WORK REQUEST
Exact copy, pictures excluded: reproduce every record below.
-------- RECORDS FOR THIS TASK --------
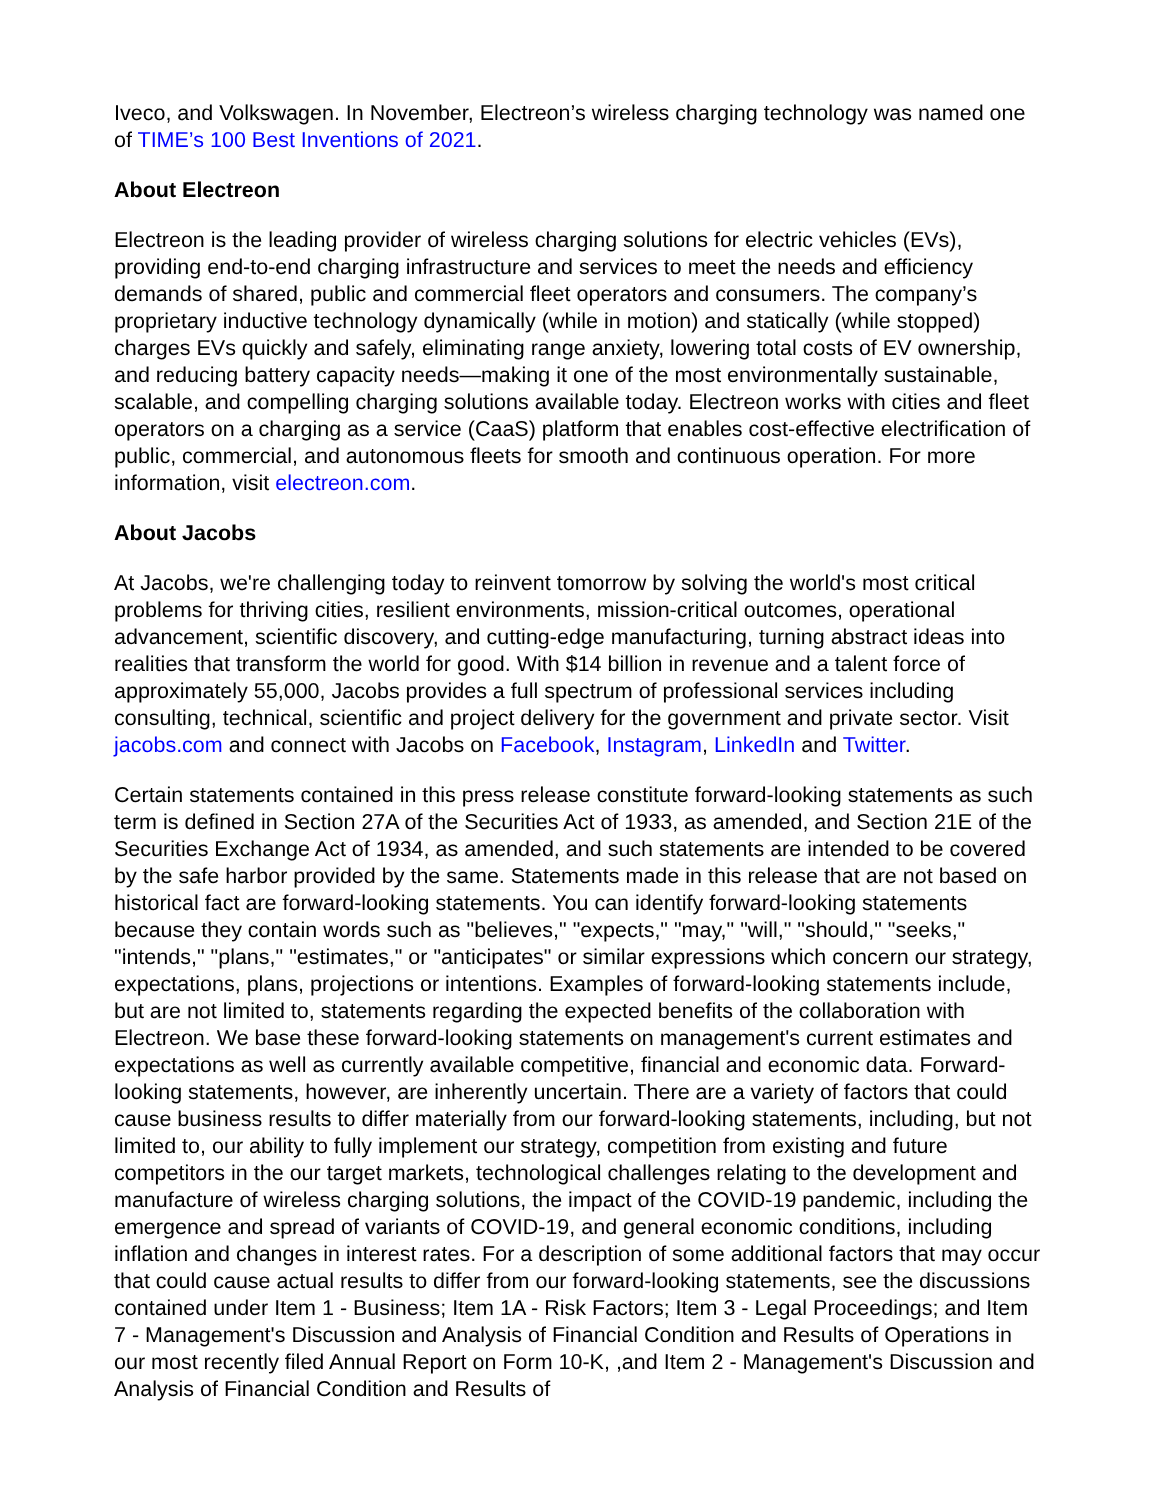Iveco, and Volkswagen. In November, Electreon’s wireless charging technology was named one of TIME’s 100 Best Inventions of 2021.
About Electreon
Electreon is the leading provider of wireless charging solutions for electric vehicles (EVs), providing end-to-end charging infrastructure and services to meet the needs and efficiency demands of shared, public and commercial fleet operators and consumers. The company’s proprietary inductive technology dynamically (while in motion) and statically (while stopped) charges EVs quickly and safely, eliminating range anxiety, lowering total costs of EV ownership, and reducing battery capacity needs—making it one of the most environmentally sustainable, scalable, and compelling charging solutions available today. Electreon works with cities and fleet operators on a charging as a service (CaaS) platform that enables cost-effective electrification of public, commercial, and autonomous fleets for smooth and continuous operation. For more information, visit electreon.com.
About Jacobs
At Jacobs, we're challenging today to reinvent tomorrow by solving the world's most critical problems for thriving cities, resilient environments, mission-critical outcomes, operational advancement, scientific discovery, and cutting-edge manufacturing, turning abstract ideas into realities that transform the world for good. With $14 billion in revenue and a talent force of approximately 55,000, Jacobs provides a full spectrum of professional services including consulting, technical, scientific and project delivery for the government and private sector. Visit jacobs.com and connect with Jacobs on Facebook, Instagram, LinkedIn and Twitter.
Certain statements contained in this press release constitute forward-looking statements as such term is defined in Section 27A of the Securities Act of 1933, as amended, and Section 21E of the Securities Exchange Act of 1934, as amended, and such statements are intended to be covered by the safe harbor provided by the same. Statements made in this release that are not based on historical fact are forward-looking statements. You can identify forward-looking statements because they contain words such as "believes," "expects," "may," "will," "should," "seeks," "intends," "plans," "estimates," or "anticipates" or similar expressions which concern our strategy, expectations, plans, projections or intentions. Examples of forward-looking statements include, but are not limited to, statements regarding the expected benefits of the collaboration with Electreon. We base these forward-looking statements on management's current estimates and expectations as well as currently available competitive, financial and economic data. Forward-looking statements, however, are inherently uncertain. There are a variety of factors that could cause business results to differ materially from our forward-looking statements, including, but not limited to, our ability to fully implement our strategy, competition from existing and future competitors in the our target markets, technological challenges relating to the development and manufacture of wireless charging solutions, the impact of the COVID-19 pandemic, including the emergence and spread of variants of COVID-19, and general economic conditions, including inflation and changes in interest rates. For a description of some additional factors that may occur that could cause actual results to differ from our forward-looking statements, see the discussions contained under Item 1 - Business; Item 1A - Risk Factors; Item 3 - Legal Proceedings; and Item 7 - Management's Discussion and Analysis of Financial Condition and Results of Operations in our most recently filed Annual Report on Form 10-K, ,and Item 2 - Management's Discussion and Analysis of Financial Condition and Results of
--------
TASK RESPONSE
Iveco, and Volkswagen. In November, Electreon’s wireless charging technology was named one of TIME’s 100 Best Inventions of 2021.
About Electreon
Electreon is the leading provider of wireless charging solutions for electric vehicles (EVs), providing end-to-end charging infrastructure and services to meet the needs and efficiency demands of shared, public and commercial fleet operators and consumers. The company’s proprietary inductive technology dynamically (while in motion) and statically (while stopped) charges EVs quickly and safely, eliminating range anxiety, lowering total costs of EV ownership, and reducing battery capacity needs—making it one of the most environmentally sustainable, scalable, and compelling charging solutions available today. Electreon works with cities and fleet operators on a charging as a service (CaaS) platform that enables cost-effective electrification of public, commercial, and autonomous fleets for smooth and continuous operation. For more information, visit electreon.com.
About Jacobs
At Jacobs, we're challenging today to reinvent tomorrow by solving the world's most critical problems for thriving cities, resilient environments, mission-critical outcomes, operational advancement, scientific discovery, and cutting-edge manufacturing, turning abstract ideas into realities that transform the world for good. With $14 billion in revenue and a talent force of approximately 55,000, Jacobs provides a full spectrum of professional services including consulting, technical, scientific and project delivery for the government and private sector. Visit jacobs.com and connect with Jacobs on Facebook, Instagram, LinkedIn and Twitter.
Certain statements contained in this press release constitute forward-looking statements as such term is defined in Section 27A of the Securities Act of 1933, as amended, and Section 21E of the Securities Exchange Act of 1934, as amended, and such statements are intended to be covered by the safe harbor provided by the same. Statements made in this release that are not based on historical fact are forward-looking statements. You can identify forward-looking statements because they contain words such as "believes," "expects," "may," "will," "should," "seeks," "intends," "plans," "estimates," or "anticipates" or similar expressions which concern our strategy, expectations, plans, projections or intentions. Examples of forward-looking statements include, but are not limited to, statements regarding the expected benefits of the collaboration with Electreon. We base these forward-looking statements on management's current estimates and expectations as well as currently available competitive, financial and economic data. Forward-looking statements, however, are inherently uncertain. There are a variety of factors that could cause business results to differ materially from our forward-looking statements, including, but not limited to, our ability to fully implement our strategy, competition from existing and future competitors in the our target markets, technological challenges relating to the development and manufacture of wireless charging solutions, the impact of the COVID-19 pandemic, including the emergence and spread of variants of COVID-19, and general economic conditions, including inflation and changes in interest rates. For a description of some additional factors that may occur that could cause actual results to differ from our forward-looking statements, see the discussions contained under Item 1 - Business; Item 1A - Risk Factors; Item 3 - Legal Proceedings; and Item 7 - Management's Discussion and Analysis of Financial Condition and Results of Operations in our most recently filed Annual Report on Form 10-K, ,and Item 2 - Management's Discussion and Analysis of Financial Condition and Results of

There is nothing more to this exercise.